Late-stage inflation

In the US, 2017 was a record year for deal value, with just over $84 billion invested for the first time since the dotcom era, according to the 4Q 2017 PitchBook-NVCA Venture Monitor. But the number of deals closed also dropped as funding round sizes continued to increase; almost 50 percent of activity in 2017 was deals of $50 million or above.

Data compiled by KPMG show dramatic inflation in late-stage rounds, with the average Series D or later round increasing by $10 million to $50 million from 2017 to the first quarter of 2018.

There are both positives and negatives to companies staying longer in private hands, says Theresa Hajer, head of venture capital research at Cambridge Associates. “While there is real value that’s getting created in some companies for sure, there’s the flipside you need to be mindful of in terms of prolonging exits and the risk and return profile of those choices,” she says.

“For LPs it can mean distributions take longer to come, but it’s also about pulling off that growth strategy – how are companies managing that?
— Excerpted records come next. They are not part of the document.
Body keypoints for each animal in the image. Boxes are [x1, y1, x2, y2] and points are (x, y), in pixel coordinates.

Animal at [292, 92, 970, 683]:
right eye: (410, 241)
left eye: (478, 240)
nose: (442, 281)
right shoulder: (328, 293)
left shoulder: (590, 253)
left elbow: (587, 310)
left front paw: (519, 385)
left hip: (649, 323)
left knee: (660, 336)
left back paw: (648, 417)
Some will do it well and there will be some carnage in the process.”

Exits are still sluggish. In the first quarter 188 exits closed at a total of $8.1 billion, compared with 835 at $57.1 billion in 2017 and a high of 1,067 at $80.5 billion in 2014, according to PitchBook. However, multibillion-dollar listings from the likes of Dropbox, Spotify and cloud software provider Pivotal are encouraging.
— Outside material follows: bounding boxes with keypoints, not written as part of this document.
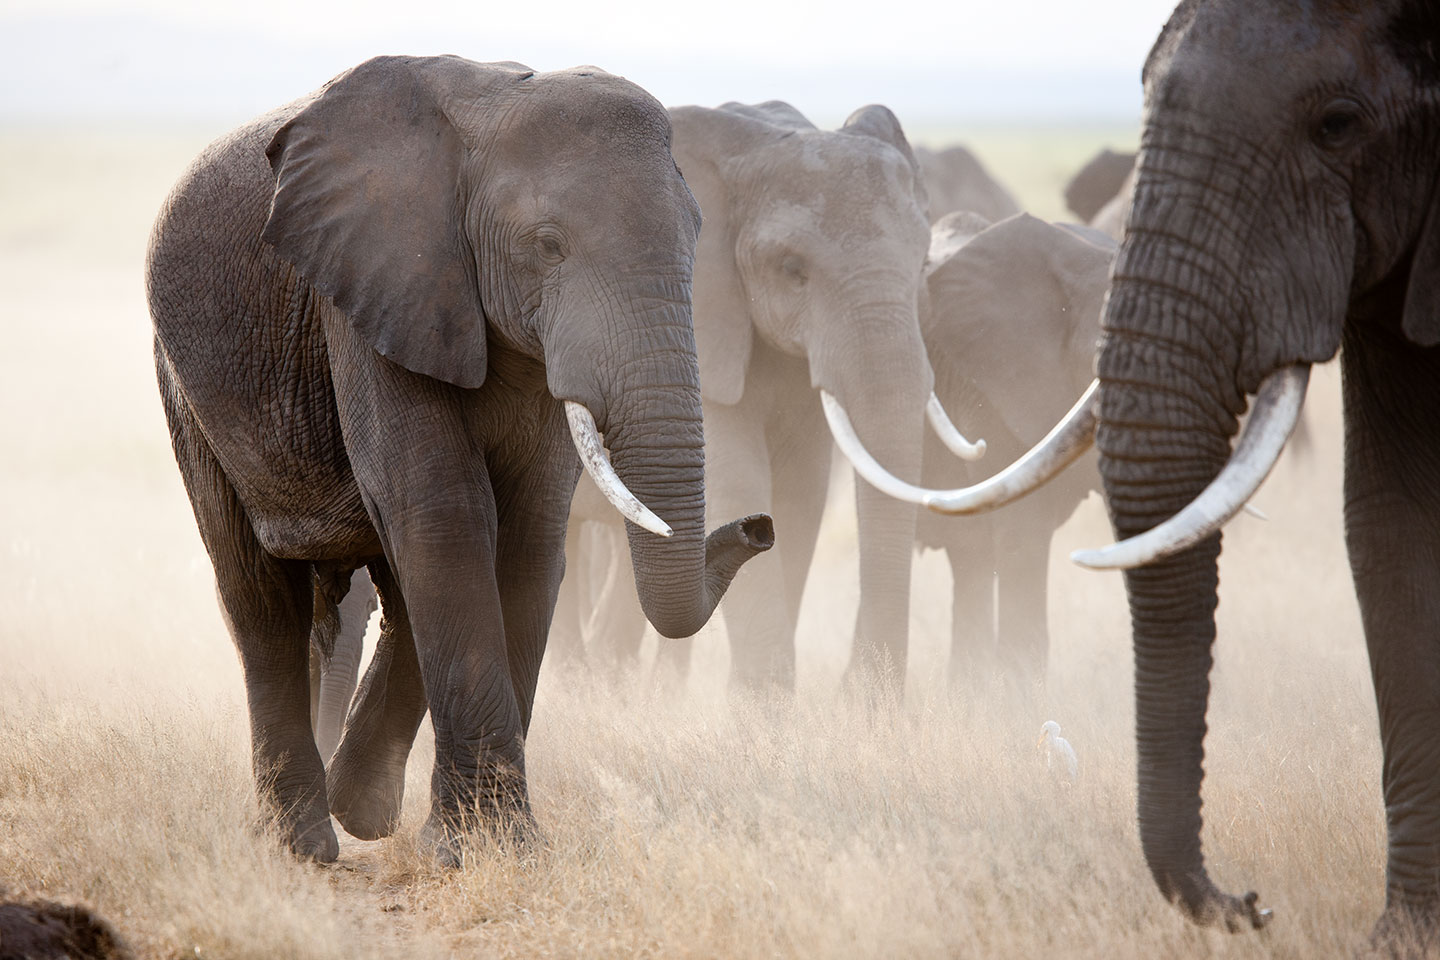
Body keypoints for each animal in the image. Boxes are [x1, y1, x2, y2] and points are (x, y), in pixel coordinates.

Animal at [147, 54, 773, 863]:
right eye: (547, 244)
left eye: (697, 238)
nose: (758, 526)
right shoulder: (374, 290)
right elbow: (442, 514)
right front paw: (474, 850)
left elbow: (529, 532)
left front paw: (490, 845)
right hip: (186, 384)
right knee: (259, 596)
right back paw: (304, 843)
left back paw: (361, 808)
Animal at [549, 99, 980, 692]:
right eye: (793, 270)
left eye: (921, 266)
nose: (856, 690)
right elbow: (735, 482)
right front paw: (763, 706)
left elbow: (801, 495)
“Folks have been questioning whether the crop of unicorns would stay private forever and what the end goal was. You’re starting to see evidence that some of these maturing companies are heading for the exits,” says Morin. “There’s been broad market receptivity for technology-related offerings, they’ve traded really strongly, and I think that provides further encouragement for other mature companies to test the public waters.”

Despite potentially concerning signs, Morin and Rodde both remain bullish on venture capital, thanks to what they see as a fundamental change in the way companies are built.

‘Real revenues’

“Part of it stems from capital efficiency and the fact these start-up companies can make a lot of progress with very little capital to launch a product into market,” says Morin.

“By the time they raise institutional venture capital, the traditional Series A, B, C and D, they are much further along in their development and generating real revenues. That is what I see as being a fundamental difference this cycle compared with last cycle. These are real businesses generating real material revenues and I think that helps to substantiate some of the valuations that are being paid to become part of these companies.”

Rodde see the pace of innovation and the way technology is disrupting all industries as fundamental positive drivers behind the asset class.

“At a very basic performance level the asset class continues to perform well. But we know it’s a cyclical and more volatile asset class, so we have eyes wide open about the fact there could be a downturn ahead,” he says.

“As long as we remain steady allocators to the asset class we will capture the long-term trend which I think is very beneficial to venture capital as an asset class. I think the worst thing you can do in this business is try and time the cycle. That’s a fast track to failure.”